There, in Lingayen, and later in Ozamis, she was an excellent and popular teacher. The boys especially loved to work in her laboratory and learn the intricacies of the dissection of small mammals. Her students responded to her gentle manner and learned from her far more than the rudiments of science. The enjoyed too performing in the operas she presented, and learning the piano from her. Winefride had a well- developed sense of fun, often hidden under her reserved manner. She could lighten things in community, entertaining them after supper, for example, by pushing aside the dishes and performing whole concertos with her fingers on the table while humming along. All the time with a twinkle in her brown eyes.
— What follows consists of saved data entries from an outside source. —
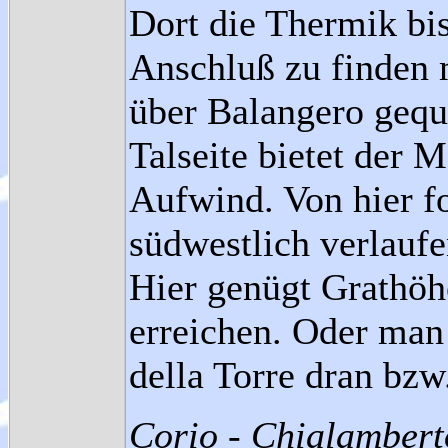
Dort die Thermik b
Anschluß zu finden 
über Balangero gequ
Talseite bietet der 
Aufwind. Von hier f
südwestlich verlauf
Hier genügt Grathöh
erreichen. Oder man
della Torre dran bzw
Corio - Chialambert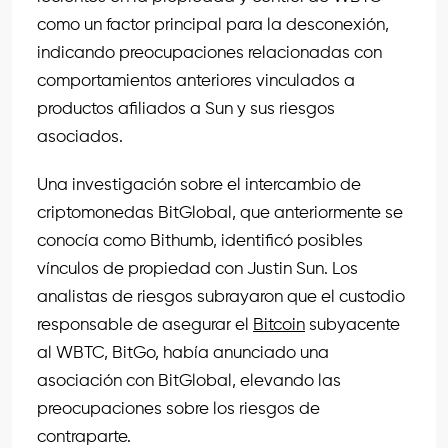
como un factor principal para la desconexión,
indicando preocupaciones relacionadas con
comportamientos anteriores vinculados a
productos afiliados a Sun y sus riesgos
asociados.
Una investigación sobre el intercambio de
criptomonedas BitGlobal, que anteriormente se
conocía como Bithumb, identificó posibles
vínculos de propiedad con Justin Sun. Los
analistas de riesgos subrayaron que el custodio
responsable de asegurar el
Bitcoin
subyacente
al WBTC, BitGo, había anunciado una
asociación con BitGlobal, elevando las
preocupaciones sobre los riesgos de
contraparte.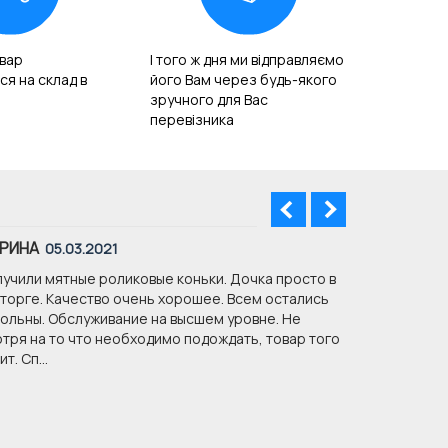
вар
І того ж дня ми відправляємо
ся на склад в
його Вам через будь-якого
зручного для Вас
перевізника
РИНА
ОКСАНА
05.03.2021
08
учили мятные роликовые коньки. Дочка просто в
Доброго дня
торге. Качество очень хорошее. Всем остались
Дуже Вам дя
ольны. Обслуживание на высшем уровне. Не
співпрацюва
тря на то что необходимо подождать, товар того
т. Сп...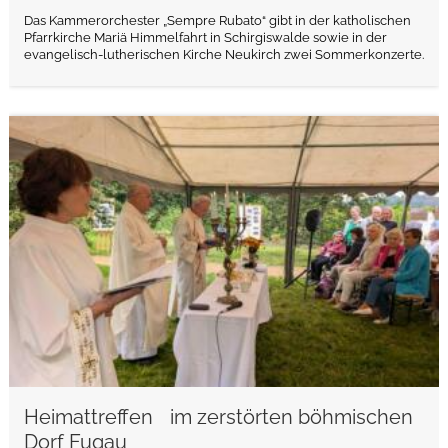
Das Kammerorchester „Sempre Rubato“ gibt in der katholischen
Pfarrkirche Mariä Himmelfahrt in Schirgiswalde sowie in der
evangelisch-lutherischen Kirche Neukirch zwei Sommerkonzerte.
weiterlesen
Heimattreffen im zerstörten böhmischen
Dorf Fugau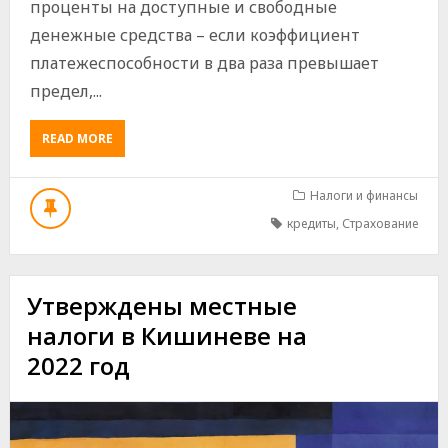
проценты на доступные и свободные
денежные средства – если коэффициент
платежеспособности в два раза превышает
предел,...
ABOUT
READ MORE
ЗАПРЕТ
НА
ПРЕДОСТАВЛЕНИЕ
Налоги и финансы
ЗАЙМОВ
кредиты
,
Страхование
СТРАХОВЩИКАМИ
(ПЕРЕСТРАХОВЩИКАМИ)
Утверждены местные
налоги в Кишиневе на
2022 год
In this busy, committed life there grew in her a longing for more silence and solitude. After much prayer, pondering and inner struggle she asked to go to a contemplative Order of nuns in Ireland. This, she felt, was God’s will for her and she once again left what was familiar and dear to go to the Poor Clares. By then she had been nearly 20 years in the Philippines, among a people she delighted in and in a community who cherished her. It was a hard going, the wrench being felt on both sides. But, for Winefride seeking God was all that mattered, whatever the cost. So she went to Cork and lived the life of a Poor Clare with zeal and devotion. But after 6 years, when it came to making her final vows she knew she had to leave. We can only imagine her turmoil at that time: Why had God led her there only for her to leave again? For a sensitive and deeply spiritual woman this was surely the dark night of the soul. Winefride, with great faith and no little courage, readjusted to Columban life, a life which had changed much over the years as the community strove to implement the directives of Vatican 2. The sisters of course, were happy to have her back and helped to ease her way in. But it was a hard and lonely struggle.
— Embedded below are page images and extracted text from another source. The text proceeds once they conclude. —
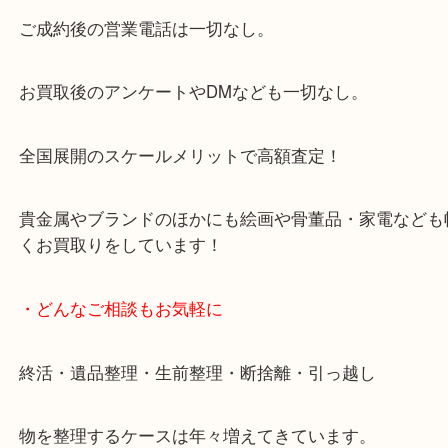
大阪市北区・都島区・中央区・淀川区などのお客様
来店をいただいています。
天神橋筋四番街商店街にある買取のみをしている買
です。
女性スタッフもいますので初めての方でも安心して
ます。
ご成約後の営業電話は一切なし。
お買取後のアンケートやDMなども一切なし。
全国展開のスケールメリットで高額査定！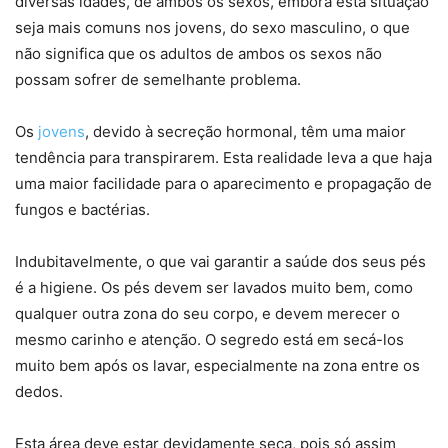
diversas idades, de ambos os sexos, embora esta situação
seja mais comuns nos jovens, do sexo masculino, o que
não significa que os adultos de ambos os sexos não
possam sofrer de semelhante problema.
Os
jovens
, devido à secreção hormonal, têm uma maior
tendência para transpirarem. Esta realidade leva a que haja
uma maior facilidade para o aparecimento e propagação de
fungos e bactérias.
Indubitavelmente, o que vai garantir a saúde dos seus pés
é a higiene. Os pés devem ser lavados muito bem, como
qualquer outra zona do seu corpo, e devem merecer o
mesmo carinho e atenção. O segredo está em secá-los
muito bem após os lavar, especialmente na zona entre os
dedos.
Esta área deve estar devidamente seca, pois só assim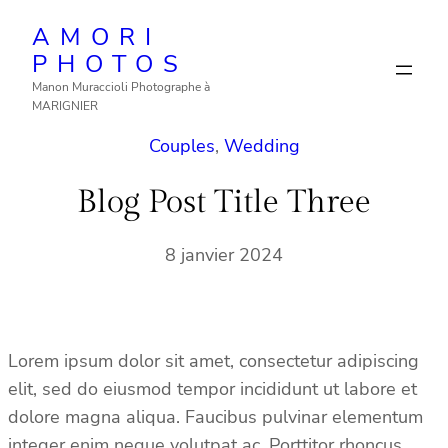
Aller
AMORI
au
PHOTOS
contenu
Manon Muraccioli Photographe à
MARIGNIER
Couples
, 
Wedding
Blog Post Title Three
8 janvier 2024
Lorem ipsum dolor sit amet, consectetur adipiscing
elit, sed do eiusmod tempor incididunt ut labore et
dolore magna aliqua. Faucibus pulvinar elementum
integer enim neque volutpat ac. Porttitor rhoncus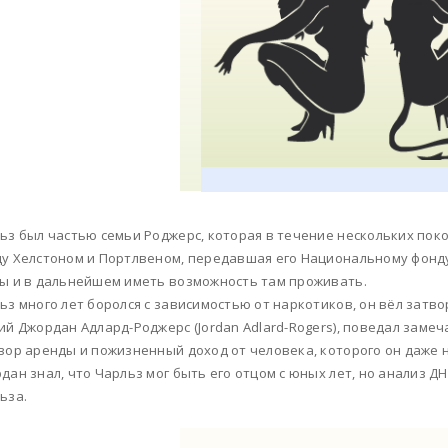
ьз был частью семьи Роджерс, которая в течение нескольких пок
у Хелстоном и Портлвеном, передавшая его Национальному фонду 
ы и в дальнейшем иметь возможность там проживать.
ьз много лет боролся с зависимостью от наркотиков, он вёл затво
ий Джордан Адлард-Роджерс (Jordan Adlard-Rogers), поведал замеч
вор аренды и пожизненный доход от человека, которого он даже н
дан знал, что Чарльз мог быть его отцом с юных лет, но анализ Д
ьза.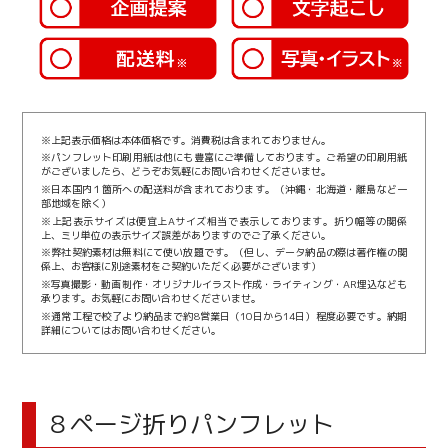
※上記表示価格は本体価格です。消費税は含まれておりません。
※パンフレット印刷用紙は他にも豊富にご準備しております。ご希望の印刷用紙
がございましたら、どうぞお気軽にお問い合わせくださいませ。
※日本国内１箇所への配送料が含まれております。（沖縄・北海道・離島など一
部地域を除く）
※上記表示サイズは便宜上Aサイズ相当で表示しております。折り幅等の関係
上、ミリ単位の表示サイズ誤差がありますのでご了承ください。
※弊社契約素材は無料にて使い放題です。（但し、データ納品の際は著作権の関
係上、お客様に別途素材をご契約いただく必要がございます）
※写真撮影・動画制作・オリジナルイラスト作成・ライティング・AR埋込なども
承ります。お気軽にお問い合わせくださいませ。
※通常工程で校了より納品まで約8営業日（10日から14日）程度必要です。納期
詳細についてはお問い合わせください。
８ページ折りパンフレット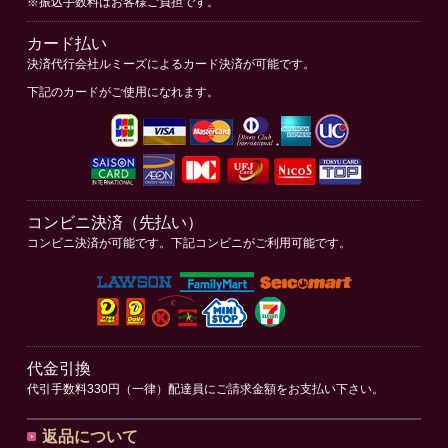
※振込手数料はお客様ご負担です。
カード払い
決済代行会社ルミーズによるカード決済が可能です。
下記のカードがご使用になれます。
コンビニ決済（先払い）
コンビニ決済が可能です。下記コンビニがご利用可能です。
代金引換
代引手数料330円（一律）配達員にご請求金額をお支払い下さい。
返品について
Back again in the Philippines, she gave of herself unstintingly, her trust in God strengthened as she faced the challenges of each day. Who can tell how many were the lives this prayerful, zealous woman touched as she led others to the Lord who was the centre of her being? When after nearly 10 years she returned to Magheramore she once again set out to bring his love to others. Now in her seventies, she was a familiar sight cycling in to Wicklow to the boys at the de la Salle school where she taught them music – and theology, though the boisterous boys may not have always cottoned on to this latter. She also gave piano lessons to some folk who came here.
Her years in the Nursing Home were a period of greater solitude as she felt free to spend more time in prayer and meditation. Family visits meant a great deal to her and she was always graciously welcomed anyone who called in on her. We will not forget her smile which seemed to radiate peace. About two months or so ago I asked her what was the marrow or the core of her prayer. She paused a moment and then with a smile that lit up her whole being she said, “God is everything; I am nothing.” The rest is silence.
Let me end with a prayer which she had and which, in some measure, I think, epitomises her life; and is her gift to each of us here today.
May He give us all the courage that we need to go the way that He shepherds us. That when He calls, we may go unfrightened. If He bids us come to Him across the waters, that unfrightened we may go. And if He bids us climb the hill may we not notice that it is a hill, mindful only of the happiness of His company. He made us for himself that we should travel with Him and see Him at last in His unveiled Beauty in the Abiding City where He is Light and Happiness and Endless Home. (Fr Bede Jarrett O.P.)